• Selected excerpt:

Mr McCann was back in Praia da Luz to take part in a reconstruction of the events of that fateful night in the hope of
jogging somebody's memory and helping detectives find his daughter who would now be days away from her sixth birthday.
The reconstruction was filmed for a Channel 4 documentary that will be broadcast on Thursday.
The parents, both doctors from Rothley in Leicestershire, believe Maddy is still alive. Mrs McCann says: "I think we're
far from normality. We need to get out there she's alive, she's out there, she's findable… She might look different,
she could be speaking a different language, she might have her hair different, she might have different interests, but you
know she's still our daughter."
Maddy's disappearance sparked an international search and endless heartbreaking "sightings" that proved to be no such
thing. The young girl with the fair hair and distinctive marking on her right eye has not been seen since.
Her appearance will have changed in the intervening two years and that was why the McCanns commissioned an "age-progression
image", released on Friday, to show how Maddy might look if she is still alive.
In the documentary, two former British police detectives investigating Madeleine's disappearance say they have found
important new leads in the 30,000 case files released by Portuguese police last summer and now translated into English, at
a cost of £100,000 to the Madeleine Fund.
Dave Edgar, a retired detective inspector, and his colleague Arthur Cowley, a former detective sergeant, who have more
than 60 years' experience between them, say they are interested in a series of important sightings in and around the Ocean
Club in the days before Maddy was abducted.
One key statement appears to corroborate a sighting by Jane Tanner, the McCanns' friend, who told police about a man
she saw carrying a small girl near the apartment on May 3 at around 9.10pm.
Shortly afterwards on the same night, another family had also seen a man carrying a small blonde child nearby and gave
descriptions similar to Mrs Tanner's.
The search team has also found a number of statements from tourists who all noticed a suspicious-looking man loitering
around near the McCanns' apartment.
Statements from the files suggest that the McCanns may have been watched in the days before Madeleine was abducted.
Mr Edgar, who worked for Cheshire police and the RUC, says: "There's someone local, lives locally, has the answer to
this, and not much wider than 10, 15 kilometres from Praia da Luz. So you don't start an investigation in Morocco or Spain
or France, or even Lisbon.
"This offence happened in Praia da Luz, it's a very self-contained resort, and that's where we've started and that's
where I think the answer is."
Mr Edgar adds: "We're not speculating on anything or theories, it's evidence that we've got from the file.
"In my experience random just doesn't happen, someone just doesn't go in, a passer-by, and pick up a child and take it.
"These things are planned. So someone will have been in the vicinity of apartment 5a, the Ocean Club. They may even have
been watching the apartment for a week or more."

• Required actions:
**1)** Please translate this sentence from the McCann article into Spanish: "The reconstruction was filmed for a Channel 4 documentary that will be broadcast on Thursday."
**2)** For each statement, say yes or no to whether it agrees with the McCann article, and quote the words from the article that decide it. (a) Both parents are doctors from Rothley in Leicestershire. (b) Dave Edgar thinks the investigation should begin in Lisbon. (c) Translating the case files cost the Madeleine Fund £100,000.

• Data segment:
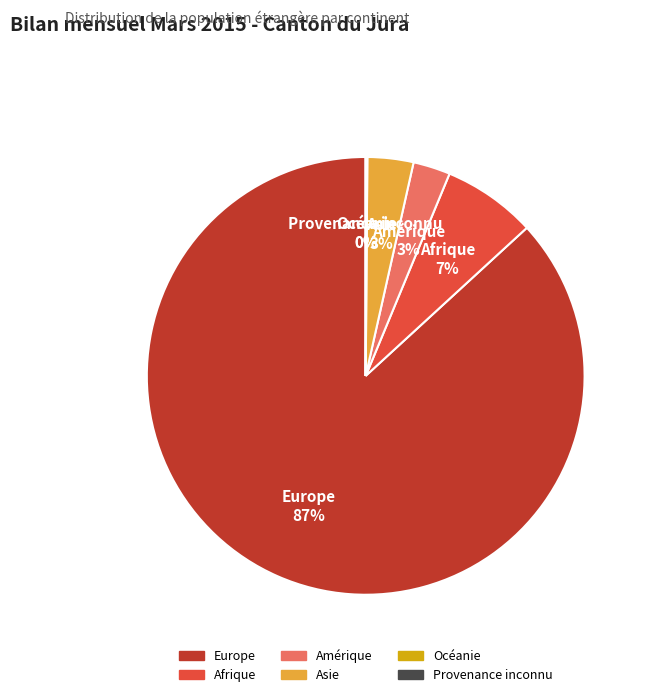

To the nearest percent, what is the average slice percentage?

17%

• Outputs by task:
**1)** La reconstrucción se filmó para un documental de Channel 4 que se emitirá el jueves.

**2)**
(a) Yes: "The parents, both doctors from Rothley in Leicestershire"
(b) No: "So you don't start an investigation in Morocco or Spain or France, or even Lisbon."
(c) Yes: "now translated into English, at a cost of £100,000 to the Madeleine Fund"